On the last episode of Rambo’s Delco Radio, the King of Cholesterol (Big Al) announced that RDR collectively whipped out our dongs and executed a big-dick takeover of the local sports blog and RDR radio affiliate, DelcoDelphia. So, lots of people have been asking me if this is true.
RDR is breathing new life into the DelcoDelphia sports podcast. The show will run on the RDR Network, on a regular basis, with some very familiar faces (and some new ones).
Big Al did not use his meat machete to force a hostile takeover. The original DelcoDelphia dudes are our homies and were gracious enough to give us the reigns to their brand of hometown sports commentary. We’re just going to doctor the brand up with some blue collar mushroom stamps.
Keep following us on social media for more details about our “new” show.
Now, let’s talk sports. No, let’s talk Philly sports. No, let’s talk about those friggin’ Eagles!
Some teams are good because of a few key players. These impact players are the difference makers in a ballgame, and when they aren’t in the lineup – their teams fail. The Philadelphia Eagles are good because of… well, they’re good because of everything.
Let’s start with Howie Roseman
This dude completely weaseled his way around the league over the past two years in an attempt to unfuck the damages sustained during the “In Chip We Trust” era. Well, fuck Chip Kelly and fuck anyone who chops up their cheesesteaks like ground beef. If I wanted a taco, I would have written this blog in Spanish. Señor Roseman gave this team a roster full of weapons larger and stealthier than Kim Jong-un’s dildo chamber. Howie Roseman, dilly fucking dilly!
Doug “the Dude” Pederson
I can honestly say that I was never excited by the Doug Pederson hire, but I also never hated it. He is a former player and was mentored by Andy Reid (good or bad). I’m critical of player performance and the effort players give on the field. I’m never critical of personnel moves and draft picks – because I’m not a professional. NFL scouts and GMs know football. I know shrinkage.

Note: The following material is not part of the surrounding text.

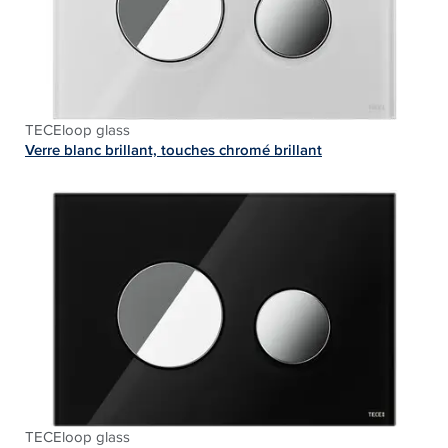
TECEloop glass
Verre blanc brillant, touches chromé brillant
TECEloop glass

But here are the 2017 Philadelphia Eagles. They’re like the NWO of football. They issues relentless beat downs on a steady basis, and when one of their goons goes down, there’s another bad mother f’er ready to fill in. This team is confident – and they should be. But they’re not overconfident. They’re not complacent. They’re like rabid dogs foaming at their fucking mouths. Cam Newton on primetime? Feed them, they’re still hungry. “Trap game” with the 49ers? Throw them a bone, they’re still hungry. The “number one defense in the NFL?” They chewed them up and they’re ready to devour some Texas brown-hole.
The attitude, the work ethic, the dynamic play calling, their testicle fortitude… I give Douggie P all of the credit. He seems like an awesome guy to play for. He’s chill, he’s real, and his post-game speech after the W over Denver brought tears to my eyes. This team makes me very emotional, but then again, so does pizza… But, whatever – I want to be on this team. I’m ready to dope my blood and tryout for the team, okay? Hell, I’m about to apply to be Lane Johnson’s jock holder. Whatever gets me in the organization, brah!
The Red Assassin
If Carson Wentz jarred his farts – I’d buy’em. Contrary to what jerk-offs like Skip Bayless and Colin the Coward believe, Carson Wentz is the real deal. I’m riding SEPTA right now, and the woman in front of me is picking through her weave – just like Carson Wentz picked apart the “number one defense” in the league. Notice my quotation marks around that phrase? Yea, fuck them. The only question reporters should have asked Von Miller during the post game is, “how do Carson’s nutties taste?” Sweet glasses, dude. They really complement the nut smear Wentz left on your face.
Carson Wentz improves with every game. Watching his performance against the Broncos was like watching Bob Ross paint happy little trees. It looked effortless yet beautiful. It was poetry in motion -the type of poetry that includes giant black dudes, white dudes, latino dudes, and maybe one Asian dude wearing tights – ready to rip faces off skulls. Carson Wentz is the impact player that I described earlier. He is, without a doubt, the number one threat to opponents. That said, it has been a full team effort.
I’m getting tired of writing this blog and it’s all pretty obvious: the whole team is talented! As a unit, the Eagles are impressive. Every game has been a total team effort. The defensive line is viscous. The defensive backs are performing at surprisingly high levels. Linebackers are flying around making crazy plays. The kicker has a leg the size of Big Al’s dong. The running backs are emerging as a three-headed-monster thanks to the addition of that dude with the English-ish accent & a name I can’t pronounce. The big dogs are serving pancakes every play. The Eagles are flying, now bring on the Cowboys!